Response of microbial communities to HHQ exposure. Difference in growth rate (d⁻¹) in heterotrophic prokaryote abundance after 24 h exposure to 410 μM (100 ng mL⁻¹) 2-heptyl-4-quinolone (HHQ) compared to the DMSO control determined by flow cytometry over eight experimental time points (a). Bars represent the mean (± s. d.) of biological triplicate and asterisks indicate significant changes in the growth rate of the bulk communities between the two treatments (p < 0.05). Ordination of heterotrophic prokaryote communities based on particle-associated 16S rRNA (b) and free-living 16S rRNA (c) amplicon sequence variants visualized by non-metric multidimensional scaling (NMDS) of Bray-Curtis distance. Circles and triangles correspond to DMSO control and HHQ exposed communities, respectively. Symbol color denotes experimental time point.

Fig. 6

Heatmap showing average relative abundances of microbial communities after HHQ exposure. Relative abundance of heterotrophic prokaryotes in particle-associated (> 1 μm) (a) and free-living (b) communities for orders representing ≥ 1% of the community in at least one sample. Experimental time points and bloom phase is noted below each heatmap. Each column represents the mean of triplicate samples taken from replete mesocosms (T₀) or exposed for 24 h to DMSO or 2-hepyl-4-quinolone (HHQ). Bolded taxa contain amplicon sequence variants that changed (+/−) significantly (BH-adjusted p value < 0.1) in relative abundance after HHQ exposure compared to the DMSO control.

Fig. 7

Amplicon sequence variants showing significant changes in their relative abundance following HHQ exposure.

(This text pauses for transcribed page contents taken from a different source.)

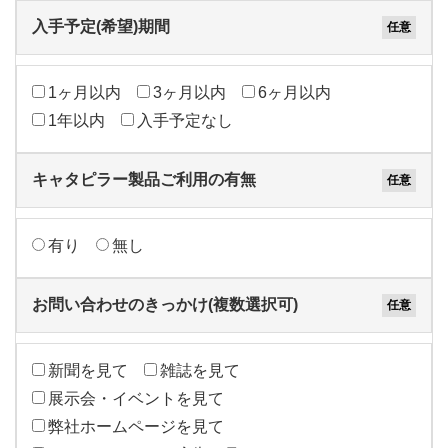
入手予定(希望)期間
1ヶ月以内
3ヶ月以内
6ヶ月以内
1年以内
入手予定なし
キャタピラー製品ご利用の有無
有り
無し
お問い合わせのきっかけ(複数選択可)
新聞を見て
雑誌を見て
展示会・イベントを見て
弊社ホームページを見て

Phylogenetic relationship of amplicon sequence variants (ASVs) that significantly (BH-adjusted p value < 0.1) increased (magenta) or decreased (gray) in relative abundance after 24 h exposure to 2-heptyl-4-quinolone (HHQ). One ASV showing both an increase and decrease at different time points is labeled in green. Sequences were aligned using MAFFT and maximum-likelihood phylogenetic inference was done using RAxML.

Fig. 8

A representative Pseudoalteromonas ASV showing increased relative abundance following HHQ exposure. Normalized counts of Pseudoalteromonas ASV_148 from replete mesocosms at time zero (T₀; black circles), and after 24 h exposure to either a solvent control (DMSO; gray circles) or 2-heptyl-4-quinolone (HHQ; magenta circles). Asterisks indicate significant differences in the relative abundance after HHQ exposure compared to the DMSO control (BH-adjusted p value < 0.1). X-axes indicate experimental time points.